Over the past few years, Vietnam’s coffee industry has made use of its outputs to create a competitive advantage. However, with the falling productivity and lower yields at present, that competitive advantage is decreasing as a result. Meanwhile, the replanting of coffee to improve productivity and product quality is not an easy task. In 2013, the MARD kick-started a coffee replanting programme, but the re-cultivation area is now only 40%, which is mainly due to the lack of investment capital and limited access to preferential loans.
In recent years, coffee prices have seen many fluctuations against the producers, while domestic coffee growers are not very interested in re-cultivation investment in the context that various other crops generate higher incomes. Even, in many places, people have cut down their coffee trees and switched to other crops. The risk of a sharp decline in the coffee cultivation area is threatening the development of the entire industry.
In order to develop the coffee industry sustainably, the functional sectors need to be more drastic in removing any difficulties for the growers, as well as the businesses involved in processing and exporting coffee, alongside the provision of special support mechanisms in terms of capital, science-technology and re-planting facilitation. Particularly, focus should be put on removing the any obstacles in accessing the State’s support policies.

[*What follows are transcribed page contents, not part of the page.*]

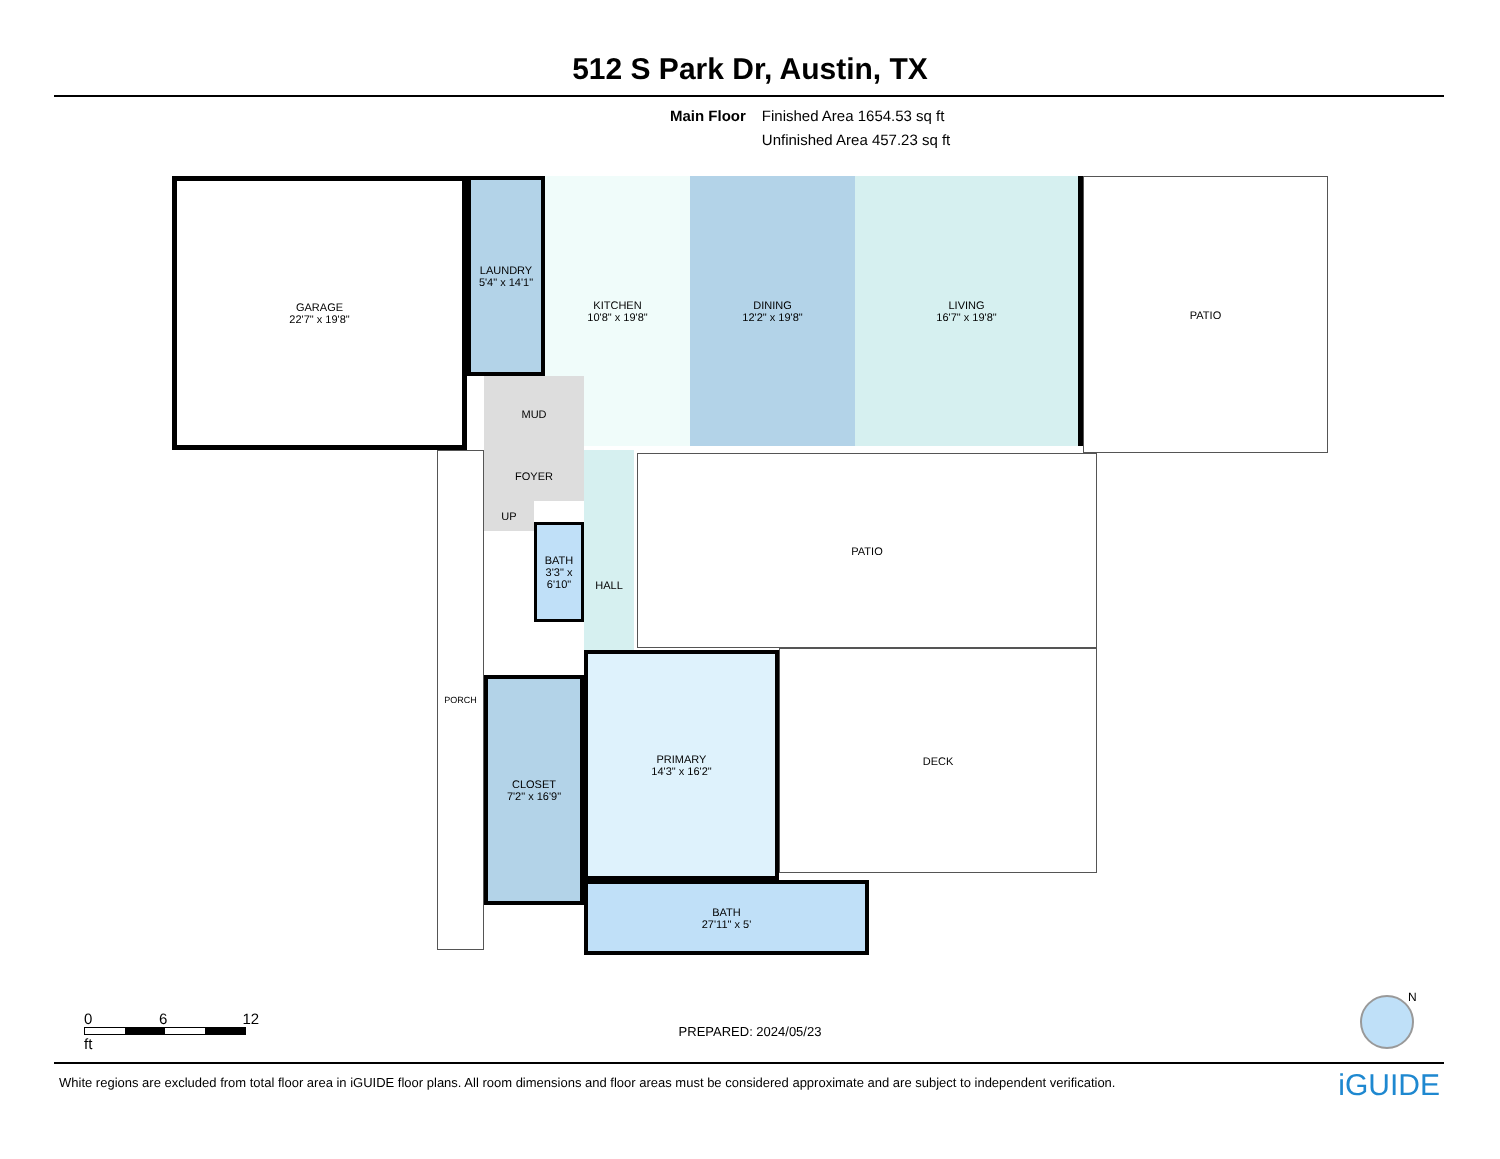512 S Park Dr, Austin, TX
Main Floor Finished Area 1654.53 sq ft
Unfinished Area 457.23 sq ft
GARAGE
22'7" x 19'8"
LAUNDRY
5'4" x 14'1"
KITCHEN
10'8" x 19'8"
DINING
12'2" x 19'8"
LIVING
16'7" x 19'8"
PATIO
MUD
FOYER
UP
BATH
3'3" x 6'10"
HALL PATIO
PORCH
CLOSET
7'2" x 16'9"
PRIMARY
14'3" x 16'2"
DECK
BATH
27'11" x 5'
0 6 12
ft
PREPARED: 2024/05/23
N
White regions are excluded from total floor area in iGUIDE floor plans. All room dimensions and floor areas must be considered approximate and are subject to independent verification.
iGUIDE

Firms need to incorporate deep processing into their development strategies, whilst gradually moving from the export of raw coffee beans to the export of roasted, ground and instant coffee. As the export value improves, it will have a positive impact on people’s lives, therefore enhancing the producers’ awareness of the improvement of product quality. At the same time, it is necessary to set up organisations in charge of input and output services, in order to support the people, create a linkage chain in the coffee sector, as well as support export companies in trade promotion activities and the search for consumer markets.